** start Excerpted text **

Guest lecture by Cosmin Oancea on "Demonstrating Locality of Reference on Multi-Core CPU and GPU"

On Wednesday we will have a guest lecture by Cosmin Oancea, associate professor from University of Copenhagen on

Demonstrating Locality of Reference on Multi-Core CPU and GPU

As title indicates, the main goal of this lecture is to demonstrate several ``simple'' techniques for optimizing locality of reference in the context of two different hardware: multi-core CPU and general-purpose graphical processing units (GPU).

To this extent, we will (i) briefly survey the key design ideas that differentiate GPUs from multicores, (ii) introduce two parallel programming models, OpenMP and Cuda, aimed at multi-core CPU and GPU execution, respectivelly, and (iii) introduce five case studies that demonstrate techniques for optimizing temporal and spatial locality.

** end Excerpted text **

### Short exercise A
Reproduce the lecture announcement above word for word, in its entirety.
The lecture announcement and the listing that comes after it have no connection to each other.

** start Material supplied **

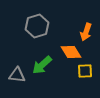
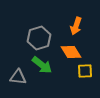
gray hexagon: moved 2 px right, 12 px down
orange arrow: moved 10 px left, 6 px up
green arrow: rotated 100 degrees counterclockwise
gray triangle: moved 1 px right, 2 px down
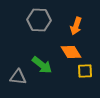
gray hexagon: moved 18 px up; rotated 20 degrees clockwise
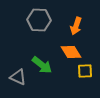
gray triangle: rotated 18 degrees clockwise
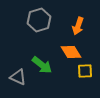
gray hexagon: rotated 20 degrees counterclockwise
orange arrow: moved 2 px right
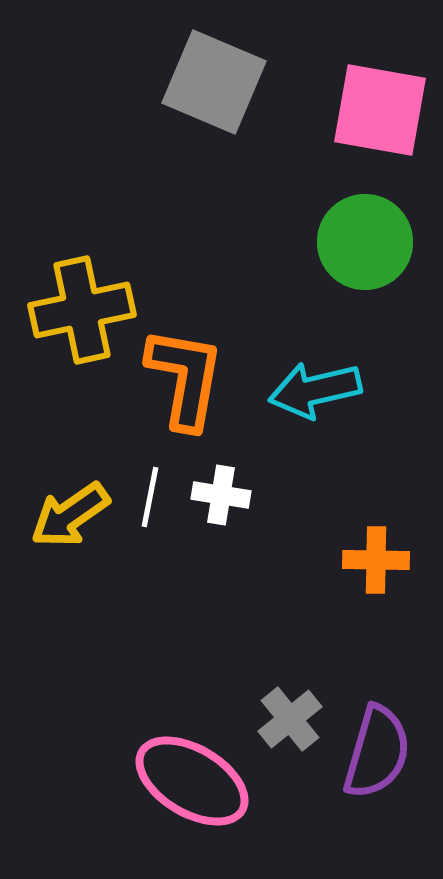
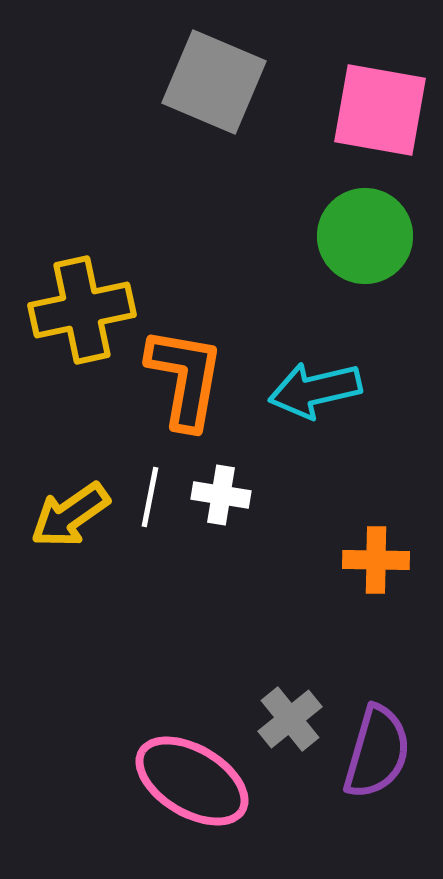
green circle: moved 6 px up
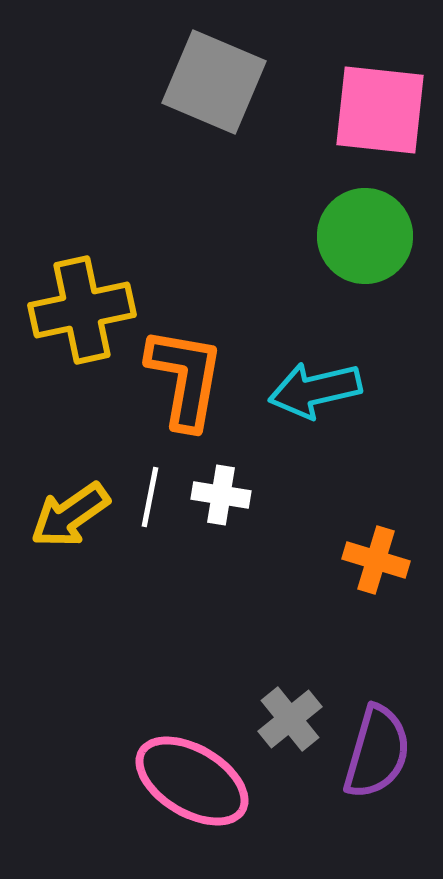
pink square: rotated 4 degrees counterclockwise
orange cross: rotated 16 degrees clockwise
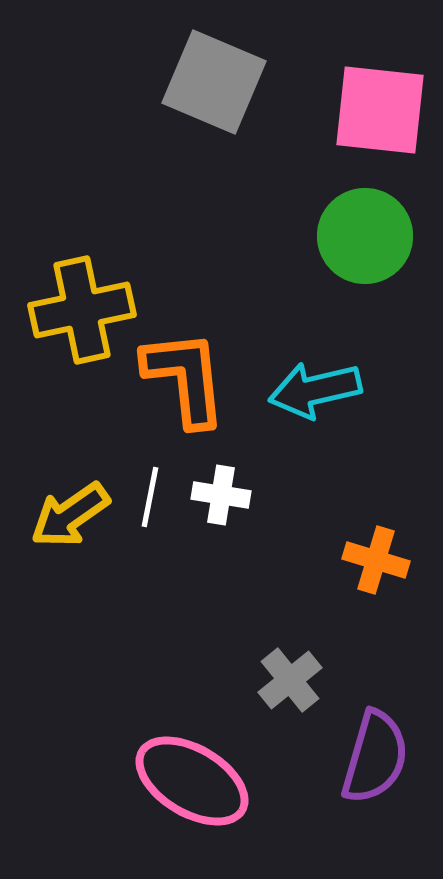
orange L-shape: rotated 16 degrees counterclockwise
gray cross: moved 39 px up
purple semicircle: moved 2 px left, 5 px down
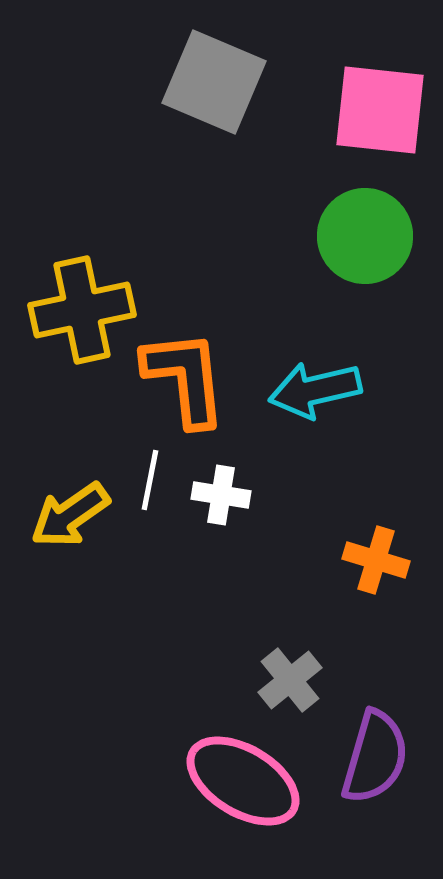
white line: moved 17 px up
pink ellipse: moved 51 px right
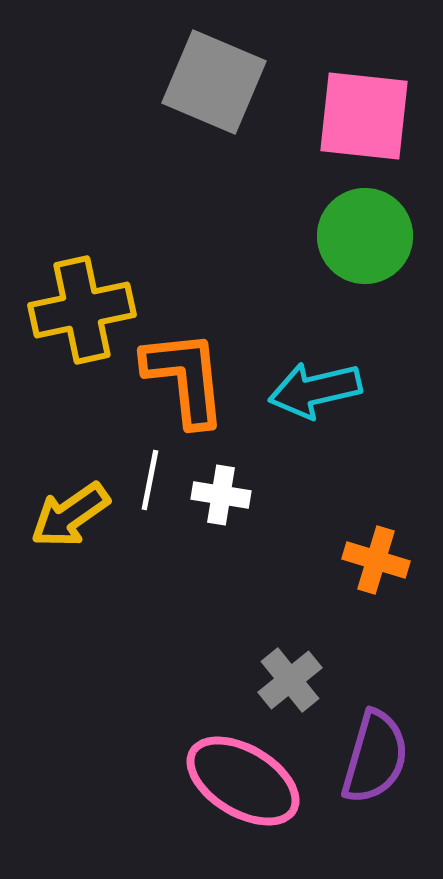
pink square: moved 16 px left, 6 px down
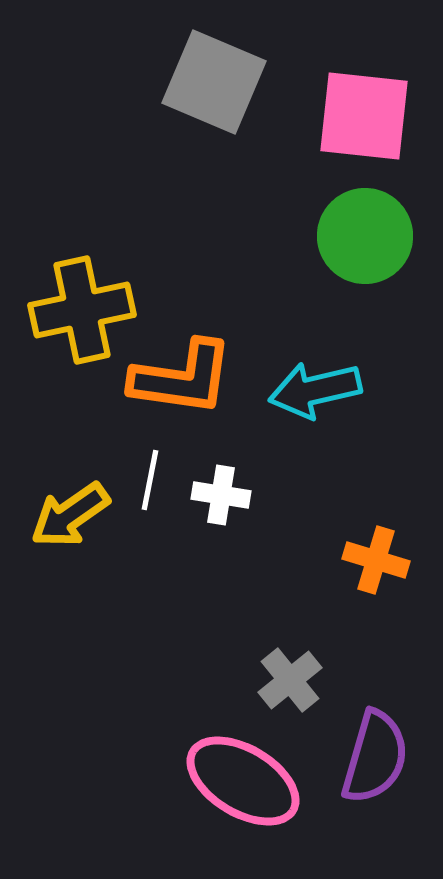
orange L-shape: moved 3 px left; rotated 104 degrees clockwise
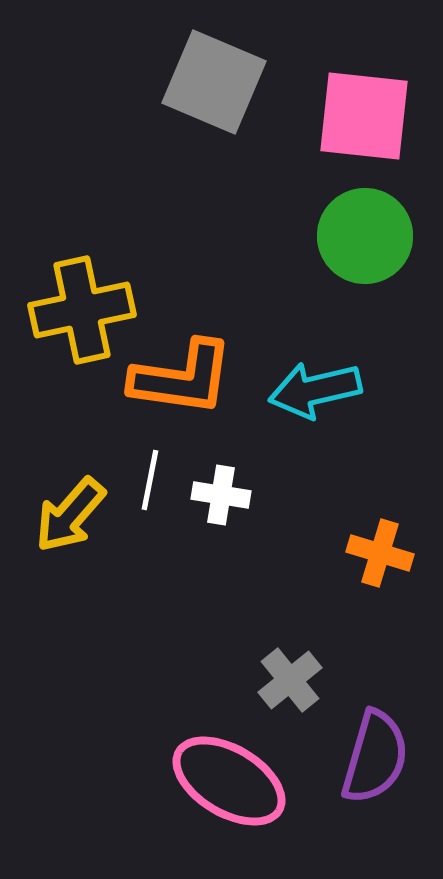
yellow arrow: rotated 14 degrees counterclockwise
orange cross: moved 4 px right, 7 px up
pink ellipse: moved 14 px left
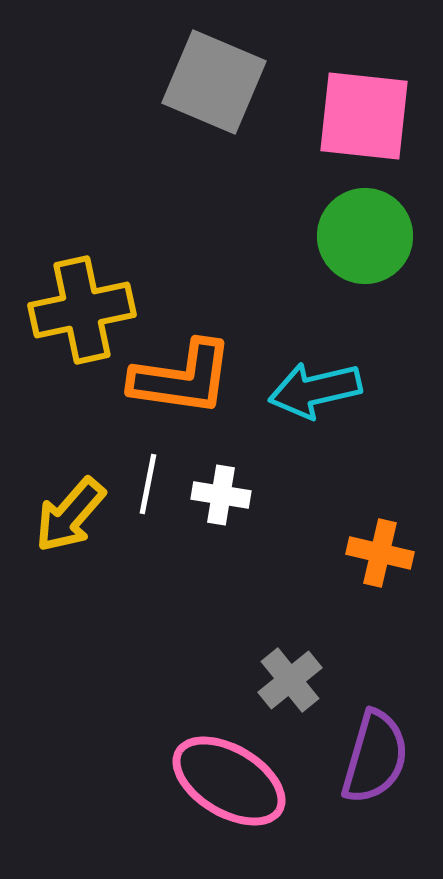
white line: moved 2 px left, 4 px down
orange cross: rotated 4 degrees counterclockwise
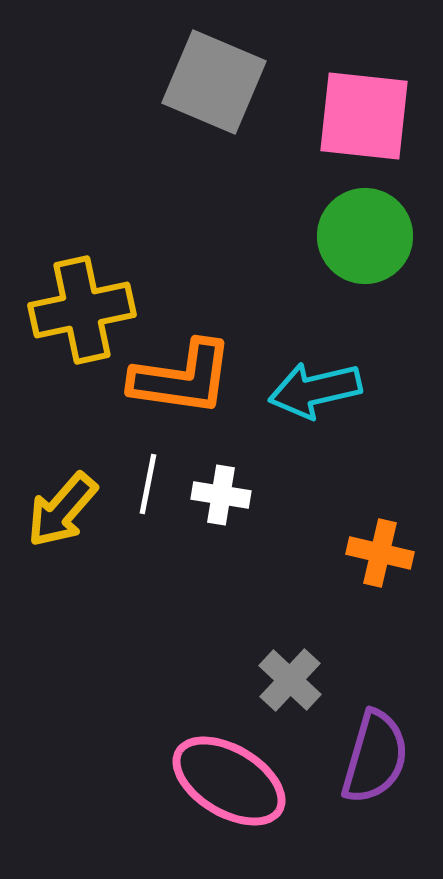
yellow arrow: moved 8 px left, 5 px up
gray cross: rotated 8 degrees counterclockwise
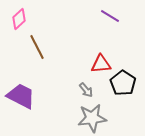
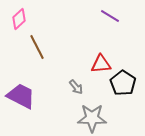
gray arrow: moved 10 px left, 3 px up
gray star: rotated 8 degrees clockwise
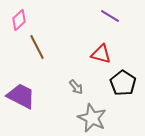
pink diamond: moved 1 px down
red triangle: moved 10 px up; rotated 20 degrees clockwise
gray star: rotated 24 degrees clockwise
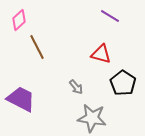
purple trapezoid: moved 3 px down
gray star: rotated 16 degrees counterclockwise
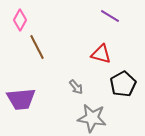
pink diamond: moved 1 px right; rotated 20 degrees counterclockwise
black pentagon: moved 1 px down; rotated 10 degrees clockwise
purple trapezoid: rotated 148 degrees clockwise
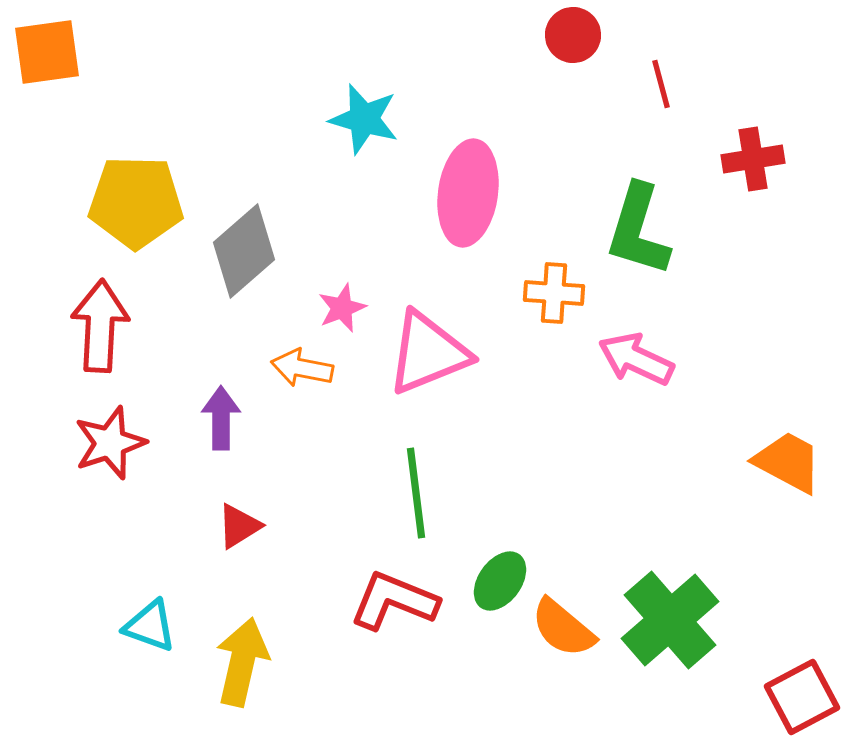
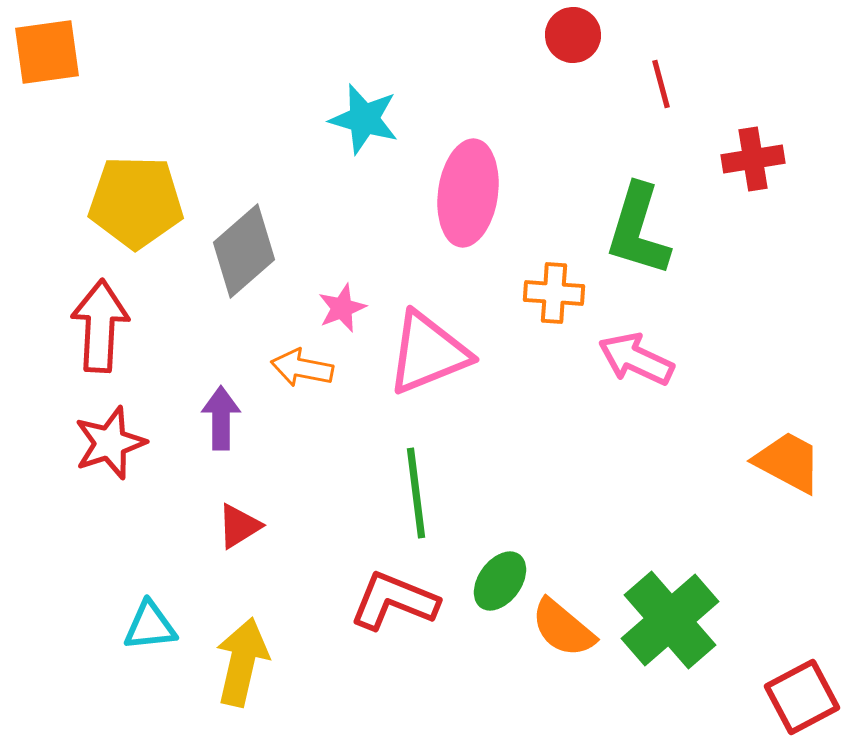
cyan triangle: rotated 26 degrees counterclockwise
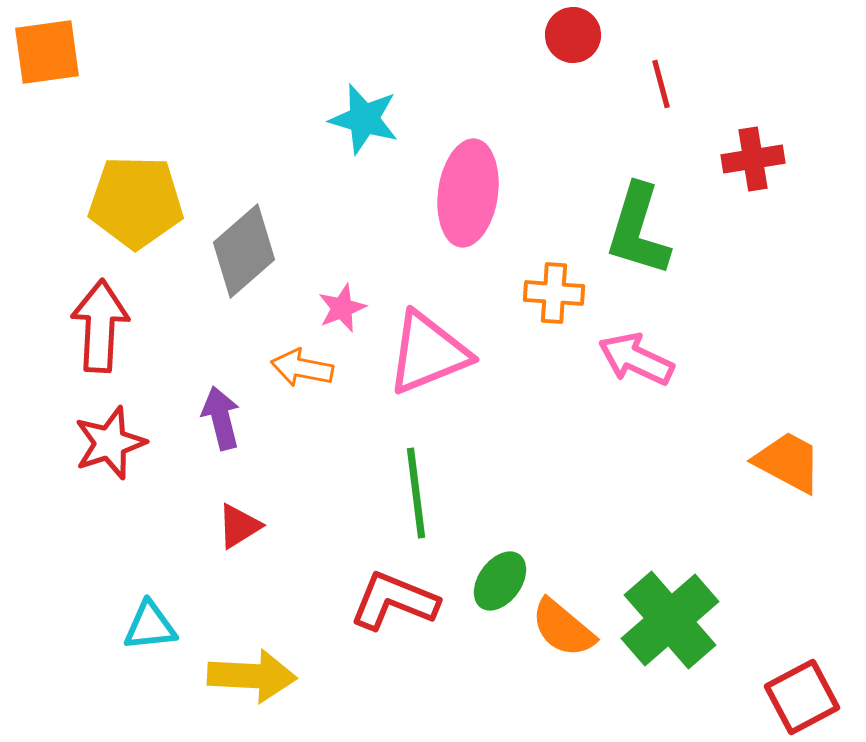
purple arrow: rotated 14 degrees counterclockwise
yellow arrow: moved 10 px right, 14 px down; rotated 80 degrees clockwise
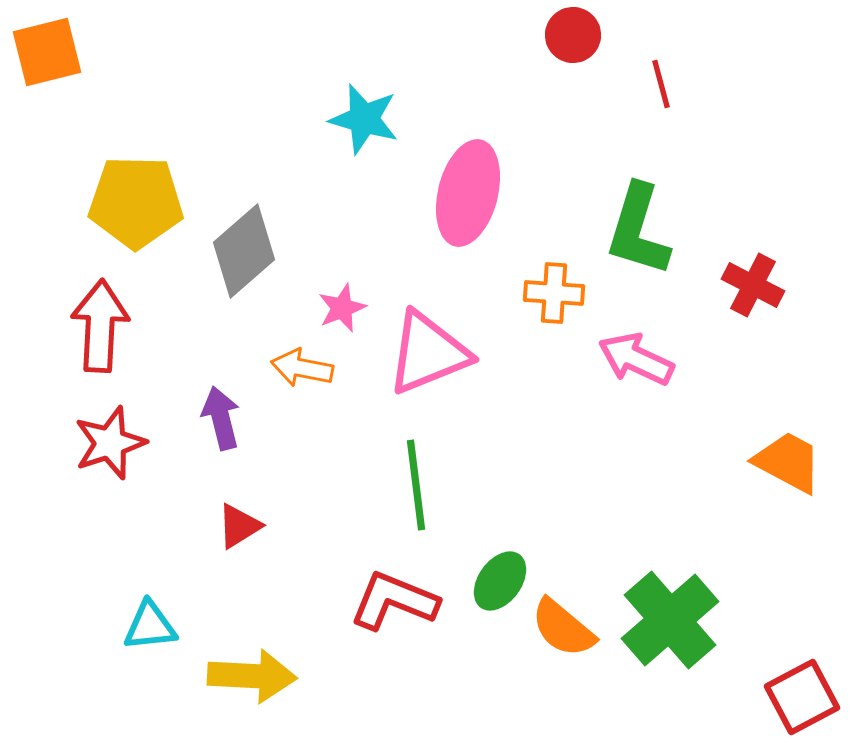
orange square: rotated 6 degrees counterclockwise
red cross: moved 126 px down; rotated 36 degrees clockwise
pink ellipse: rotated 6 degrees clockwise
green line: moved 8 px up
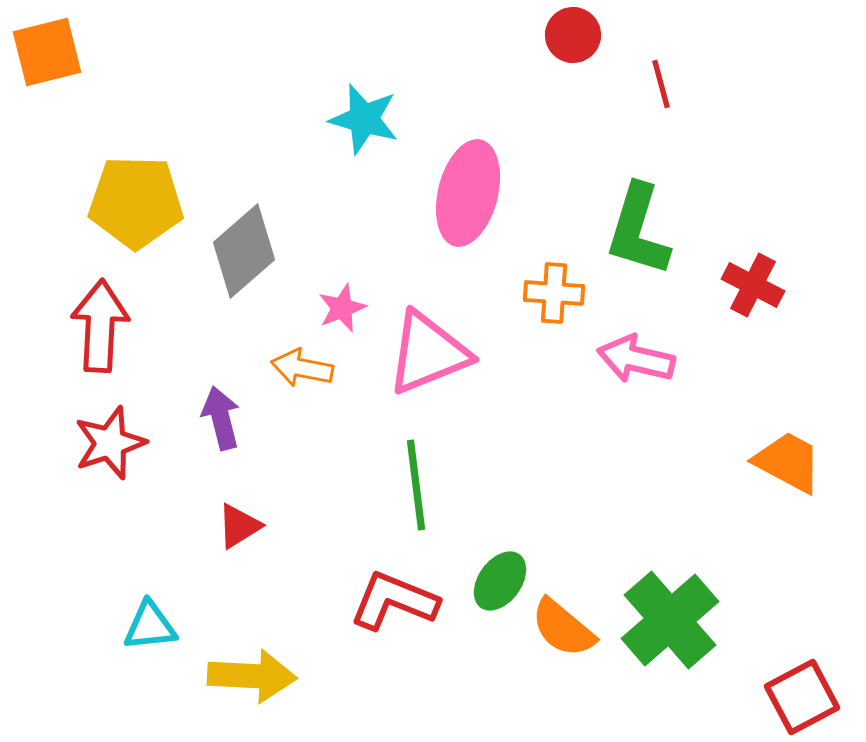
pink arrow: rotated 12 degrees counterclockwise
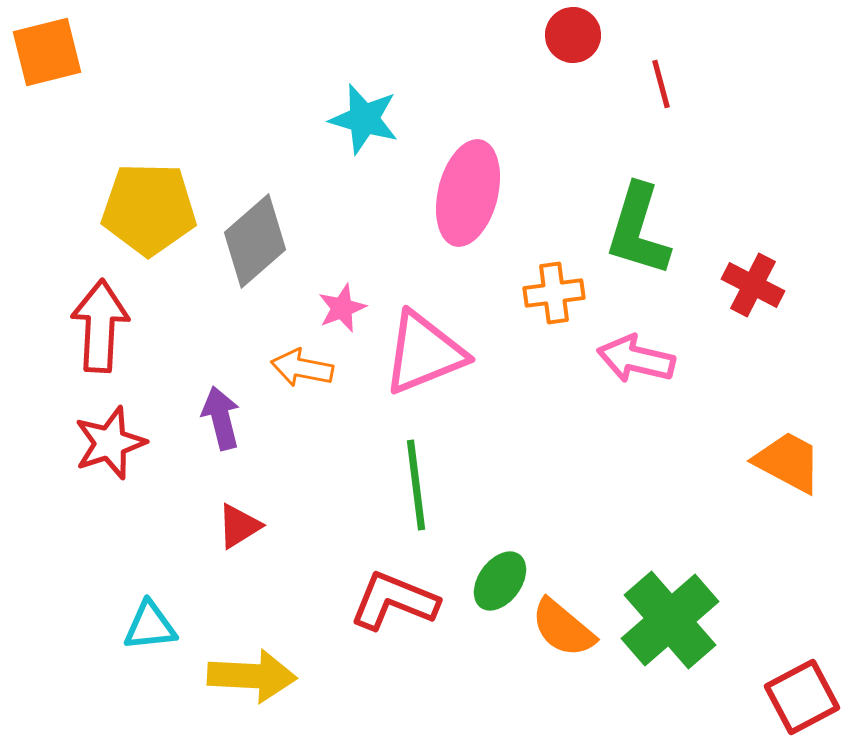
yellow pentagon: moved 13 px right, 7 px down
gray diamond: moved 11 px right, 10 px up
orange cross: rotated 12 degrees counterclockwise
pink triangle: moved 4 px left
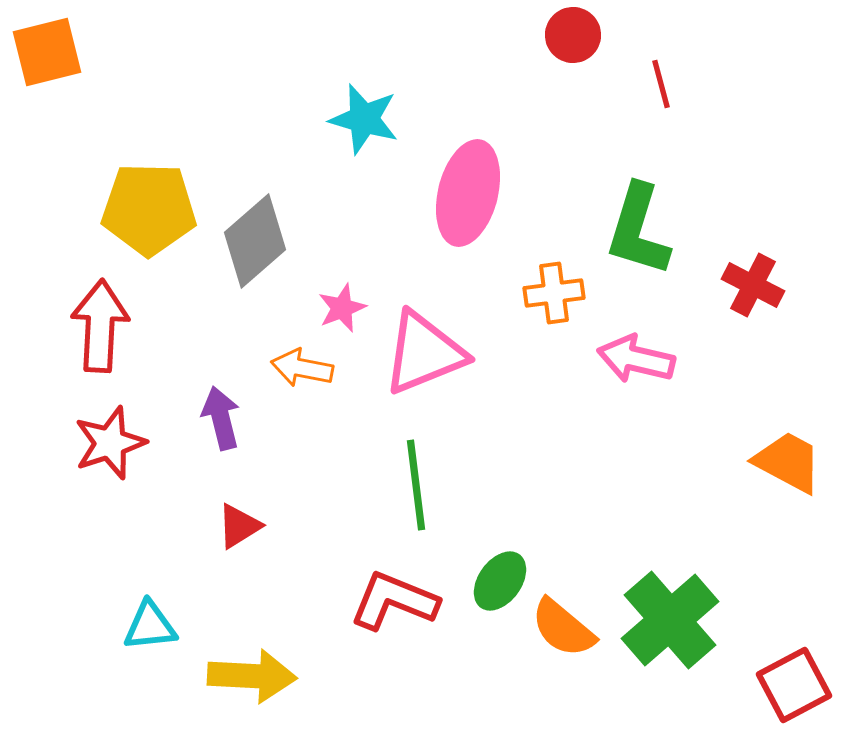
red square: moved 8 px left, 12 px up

** end Material supplied **

### Short exercise B
From the listing, quote the lines running from its first line through the line containing "gray triangle: rotated 18 degrees clockwise", inclusive, and omit the pictures.

### Final answer A
Guest lecture by Cosmin Oancea on "Demonstrating Locality of Reference on Multi-Core CPU and GPU"

On Wednesday we will have a guest lecture by Cosmin Oancea, associate professor from University of Copenhagen on

Demonstrating Locality of Reference on Multi-Core CPU and GPU

As title indicates, the main goal of this lecture is to demonstrate several ``simple'' techniques for optimizing locality of reference in the context of two different hardware: multi-core CPU and general-purpose graphical processing units (GPU).

To this extent, we will (i) briefly survey the key design ideas that differentiate GPUs from multicores, (ii) introduce two parallel programming models, OpenMP and Cuda, aimed at multi-core CPU and GPU execution, respectivelly, and (iii) introduce five case studies that demonstrate techniques for optimizing temporal and spatial locality.

### Final answer B
gray hexagon: moved 2 px right, 12 px down
orange arrow: moved 10 px left, 6 px up
green arrow: rotated 100 degrees counterclockwise
gray triangle: moved 1 px right, 2 px down
gray hexagon: moved 18 px up; rotated 20 degrees clockwise
gray triangle: rotated 18 degrees clockwise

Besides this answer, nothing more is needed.